Studio album by Ich Troje
- Released: 2004
- Genre: Pop
- Language: Polish
- Label: Decca

= 6-ty ostatni przystanek =

6-ty ostatni przystanek is the name of the 2004 album by Polish band Ich Troje, released on Decca Records. The album is known as 6. ostatni przystanek in the native Polish.
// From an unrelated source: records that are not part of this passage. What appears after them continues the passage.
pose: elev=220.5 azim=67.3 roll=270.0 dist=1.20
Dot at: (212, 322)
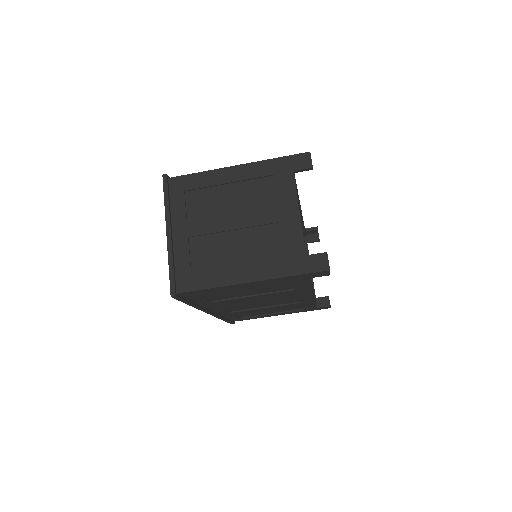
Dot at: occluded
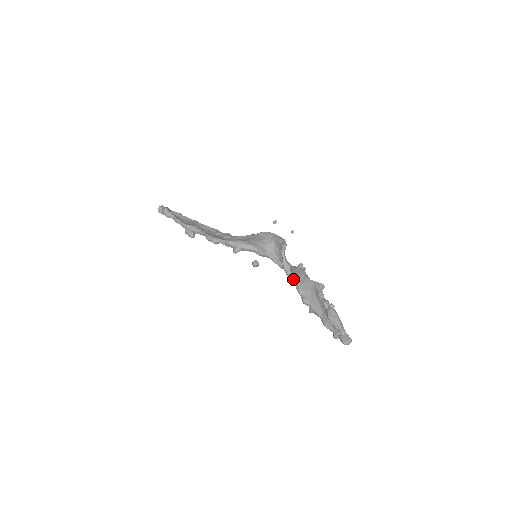
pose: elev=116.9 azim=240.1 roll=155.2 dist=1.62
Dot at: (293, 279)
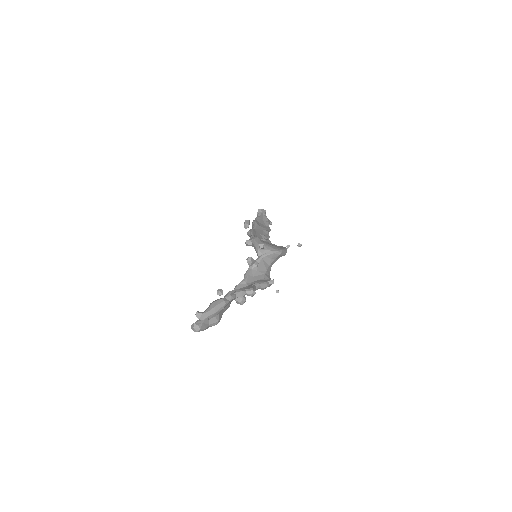
Dot at: (245, 276)
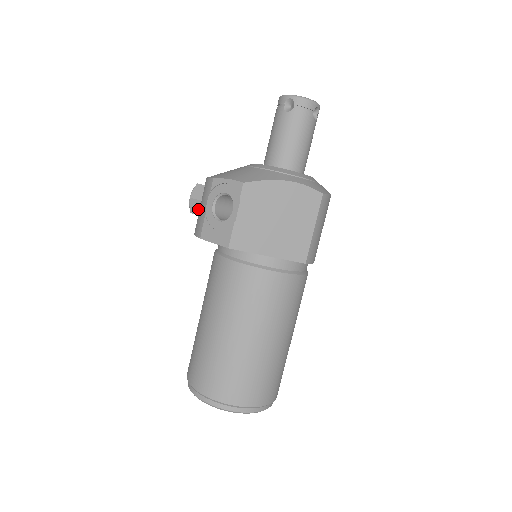
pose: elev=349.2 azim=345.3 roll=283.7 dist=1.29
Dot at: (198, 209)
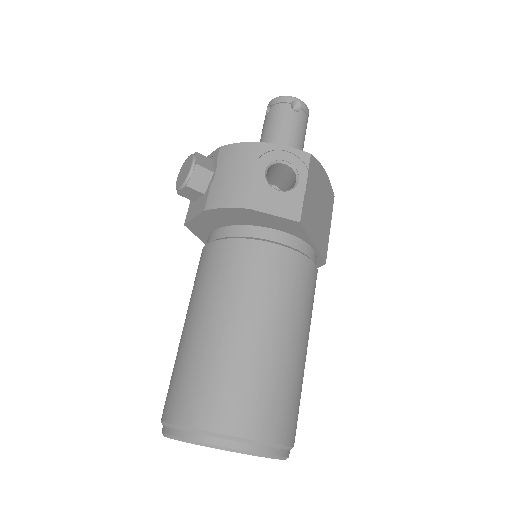
Dot at: (201, 182)
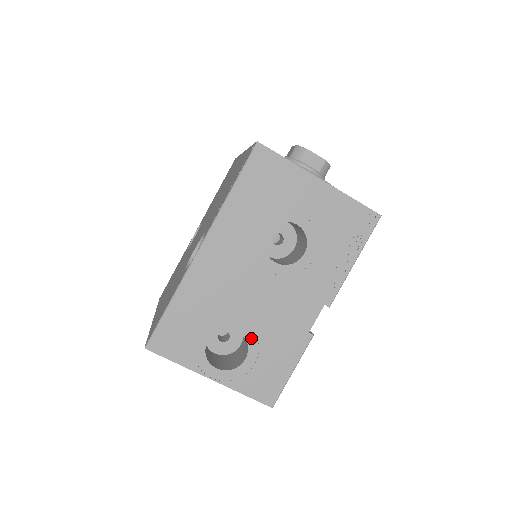
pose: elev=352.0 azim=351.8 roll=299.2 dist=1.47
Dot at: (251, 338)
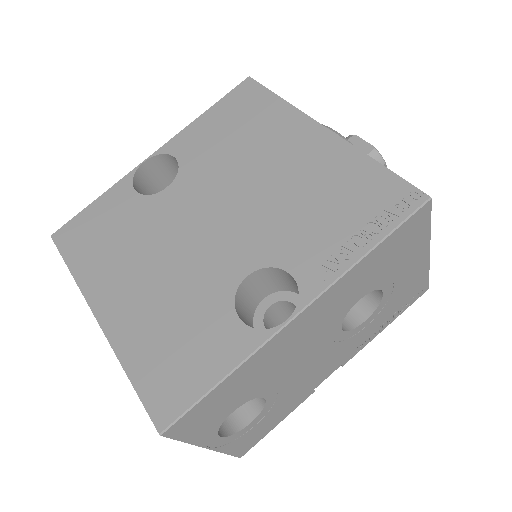
Dot at: (270, 402)
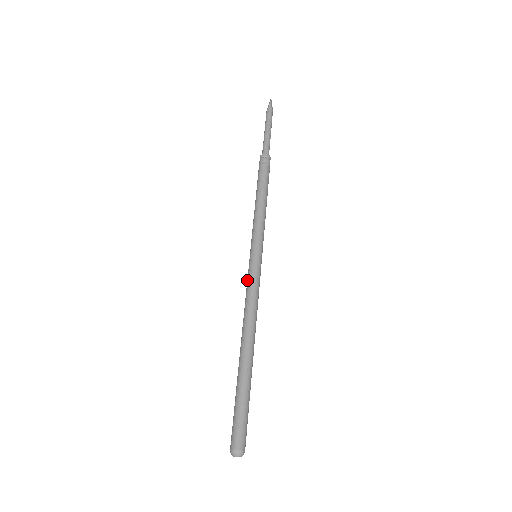
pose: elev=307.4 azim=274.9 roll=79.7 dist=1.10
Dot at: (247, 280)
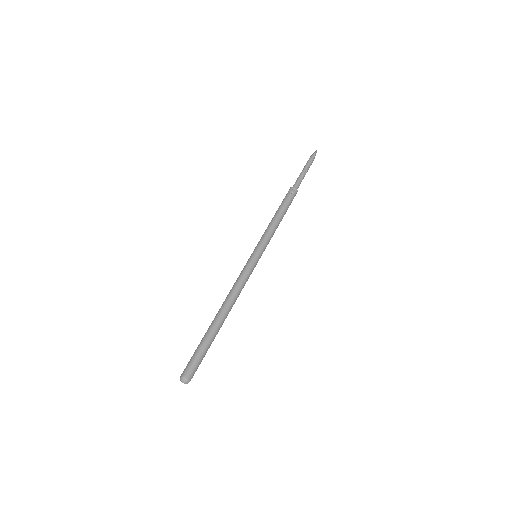
Dot at: (242, 270)
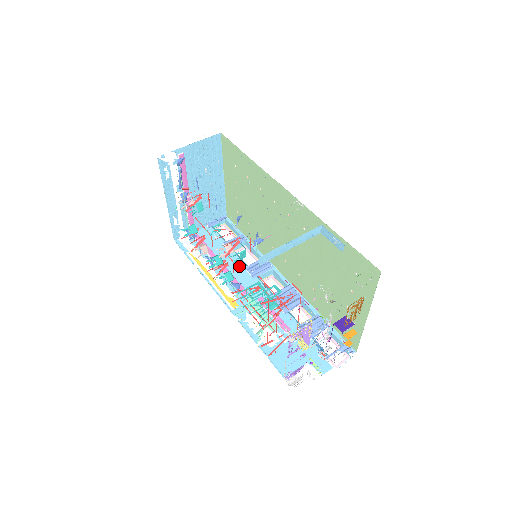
All tracks are in the Polish language.

==Track listing==
1. "Szósty przystanek"
2. "Spojrzenia mówią wszystko"
3. "Jak mogłeś"
4. "Czerwona smycz"
5. "Homo homini lupus"
6. "Pytania i odpowiedzi"
7. "Don’t go west"
8. "Spadaj"
9. "Rossie z Łodzi"
10. "Sexappeal"
11. "Taniec"
12. "Letnia piosenka o niczym ważnym"
13. "Skłamałem"
14. "Chciałabym"
15. "Requiem"
16. "Ostatni przystanek"

== Charts and certifications ==

===Charts===

| Chart (2004) | Peak position |
|---|---|
| Polish Albums (ZPAV) | 2 |

===Certifications===

| Region | Certification | Certified units/sales |
| Poland (ZPAV) | Gold | 35,000^{*} |
^{*} Sales figures based on certification alone.